## GOAL
Locate every line in the listing below that contains the word "Sources", and copy each of those lines out in full.

## MATERIAL SHOWN
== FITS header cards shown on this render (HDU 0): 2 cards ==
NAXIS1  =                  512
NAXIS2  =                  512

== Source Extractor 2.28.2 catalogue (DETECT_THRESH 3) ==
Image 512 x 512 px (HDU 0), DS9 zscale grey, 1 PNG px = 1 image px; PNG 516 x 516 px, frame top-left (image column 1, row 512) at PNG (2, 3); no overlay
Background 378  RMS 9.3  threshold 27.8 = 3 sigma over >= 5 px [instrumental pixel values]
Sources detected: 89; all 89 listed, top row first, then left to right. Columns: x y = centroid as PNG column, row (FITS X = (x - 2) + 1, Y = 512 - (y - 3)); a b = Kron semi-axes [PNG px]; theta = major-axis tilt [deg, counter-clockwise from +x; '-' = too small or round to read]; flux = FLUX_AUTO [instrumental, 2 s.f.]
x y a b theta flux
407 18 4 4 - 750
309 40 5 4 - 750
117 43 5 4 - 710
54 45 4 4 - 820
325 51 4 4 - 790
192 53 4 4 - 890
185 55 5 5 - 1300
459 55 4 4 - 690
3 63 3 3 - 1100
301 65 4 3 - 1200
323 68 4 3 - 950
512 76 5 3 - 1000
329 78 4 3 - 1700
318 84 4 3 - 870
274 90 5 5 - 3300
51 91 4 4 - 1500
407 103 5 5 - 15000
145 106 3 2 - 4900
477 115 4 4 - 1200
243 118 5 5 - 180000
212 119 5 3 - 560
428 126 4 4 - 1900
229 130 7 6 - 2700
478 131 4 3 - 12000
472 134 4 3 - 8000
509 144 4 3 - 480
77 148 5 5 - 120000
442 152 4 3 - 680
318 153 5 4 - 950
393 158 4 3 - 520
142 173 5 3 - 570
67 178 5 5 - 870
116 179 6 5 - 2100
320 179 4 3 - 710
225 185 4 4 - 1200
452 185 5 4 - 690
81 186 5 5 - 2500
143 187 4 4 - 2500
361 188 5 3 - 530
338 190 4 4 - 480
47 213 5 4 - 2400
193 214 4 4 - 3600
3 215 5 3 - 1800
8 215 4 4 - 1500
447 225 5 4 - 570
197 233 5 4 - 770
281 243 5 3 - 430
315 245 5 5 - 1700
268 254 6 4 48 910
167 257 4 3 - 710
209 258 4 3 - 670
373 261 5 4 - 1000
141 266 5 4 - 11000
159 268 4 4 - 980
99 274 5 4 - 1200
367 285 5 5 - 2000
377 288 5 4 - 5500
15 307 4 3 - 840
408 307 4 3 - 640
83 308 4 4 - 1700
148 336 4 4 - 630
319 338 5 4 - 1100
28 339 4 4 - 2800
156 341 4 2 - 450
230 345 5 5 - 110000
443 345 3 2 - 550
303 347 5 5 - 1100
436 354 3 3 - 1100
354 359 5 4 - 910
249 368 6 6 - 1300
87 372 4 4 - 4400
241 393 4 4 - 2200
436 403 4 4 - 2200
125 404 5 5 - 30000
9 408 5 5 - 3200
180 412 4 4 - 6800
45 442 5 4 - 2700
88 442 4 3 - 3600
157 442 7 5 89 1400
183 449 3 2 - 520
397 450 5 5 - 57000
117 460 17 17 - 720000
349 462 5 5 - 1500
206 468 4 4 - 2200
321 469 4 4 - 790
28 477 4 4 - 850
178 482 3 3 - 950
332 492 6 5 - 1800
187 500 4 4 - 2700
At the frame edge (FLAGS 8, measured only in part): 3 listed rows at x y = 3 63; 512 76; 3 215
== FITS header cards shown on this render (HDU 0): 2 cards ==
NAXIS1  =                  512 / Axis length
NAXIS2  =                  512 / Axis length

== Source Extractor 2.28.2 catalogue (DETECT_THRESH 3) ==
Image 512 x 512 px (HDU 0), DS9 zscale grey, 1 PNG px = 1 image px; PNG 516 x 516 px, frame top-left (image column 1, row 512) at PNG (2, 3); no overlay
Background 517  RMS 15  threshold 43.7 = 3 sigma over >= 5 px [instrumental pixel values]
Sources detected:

## WRITTEN RESPONSE
Sources detected: 89; all 89 listed, top row first, then left to right. Columns: x y = centroid as PNG column, row (FITS X = (x - 2) + 1, Y = 512 - (y - 3)); a b = Kron semi-axes [PNG px]; theta = major-axis tilt [deg, counter-clockwise from +x; '-' = too small or round to read]; flux = FLUX_AUTO [instrumental, 2 s.f.]
Sources detected:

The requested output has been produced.